Although there is no international standard for diaphragmatic ultrasound techniques compared to cardiac ultrasound, it has been increasingly studied in recent years because it is noninvasive and has no potential radioactive damages like CT and X-ray5,7,21. In order to rule out the influence of clinically relevant confounding factors, the covariance analysis was performed for each parameter separately, which adjusted by age, sex, body mass index, MAP, hypertension, and diabetes in our study. Among them, the dynamic evaluation parameters including TF and EQB/EDB were compared quiet breathing with maximum inspiration in patients themselves, which reduced the errors caused by different individuals and different instruments.

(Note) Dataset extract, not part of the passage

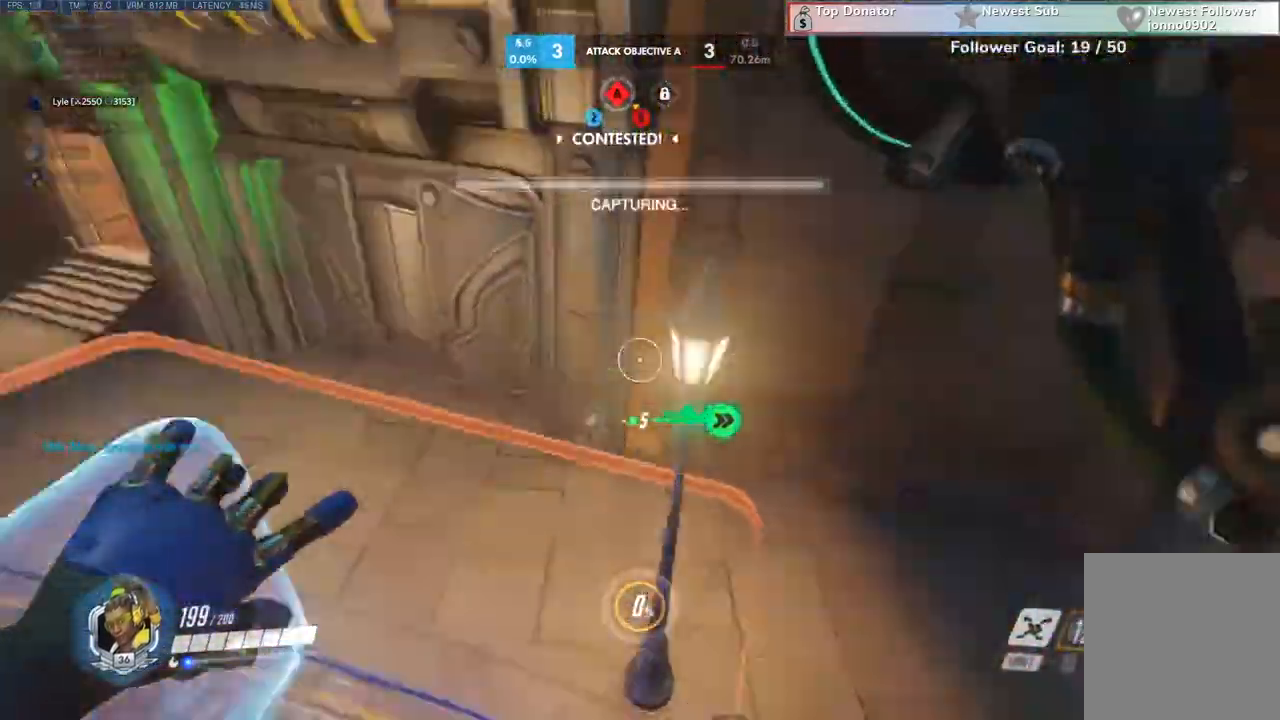
Gameplay with keyboard and mouse; each line is a JSON object with the keys and mouse buttons held at the frame after it. "events" lists presses ("down") and releases ("up") of "a", "c", "ctrl", "d", "e", "q", "r", "s", "shift", "space", "tab", "w", "x", "z", "mouse_left", "mouse_wheel", "mouse_right", "mouse_mb4" and "mouse_mb5" between this image and that frame as [ms after this image, input, new state], when the widget could be followed in between. "mouse_left", "mouse_wheel", "mouse_right", "mouse_mb4", "mouse_mb5" = the "left", "wheel", "right", "mb4", "mb5" buttons of the "mouse" list. No other keys are recorded. "wheel" means that the mouse wheel is clicked or scrolled. Not read: mouse_move.
{"keys": ["d", "w"], "mouse": []}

All septic patients were grouped based on SOFA scores because it is not only as diagnostic criteria, but also as more important evidence to help clinicians identify the severity of infection early and initiate timely treatment28. By comparing the more severe sepsis group 2 with that of the sepsis group 1, we found that some parameters by diaphragmatic ultrasound can be used to assess diaphragmatic injury earlier. So this study provides a basis for routine clinical evaluation of diaphragmatic function in the future. For ruling out the additional influence on diaphragmatic function, all the patients were performed diaphragmatic ultrasound before mechanical ventilation. Of course, these parameters also need to be studied in other septic patients and clinical illness.

Limitation

The right hemidiaphragm of all participants was measured in supine position because the intra-abdominal pressure in supine is lower than that of other position and the right hemidiaphragm has better repeatability than the left one29. Unfortunately, there is no universal approach for position of diaphragm ultrasound, and we need to determine the best approach when we encounter more specific clinical problems or setting. Furthermore, since our study is a single-center study, further studies with multiple centers and participants are needed to obtain more reliable results.

Conclusions

Diaphragmatic ultrasound can be used to quantitatively evaluate the severity of septic patients whose contractile dysfunction occurred before diaphragmatic atrophy. As dynamic parameters, TF and EQB/EDB are early indicator associated with diaphragmatic injury. Furthermore, maximum contractile velocity can reflect intrinsic contraction efficiency accurately. Per breathing AUDMC and per minute AUDMC can evaluate diaphragmatic breathing effort and endurance to overcome resistance loads effectively because they take inspiratory time into account.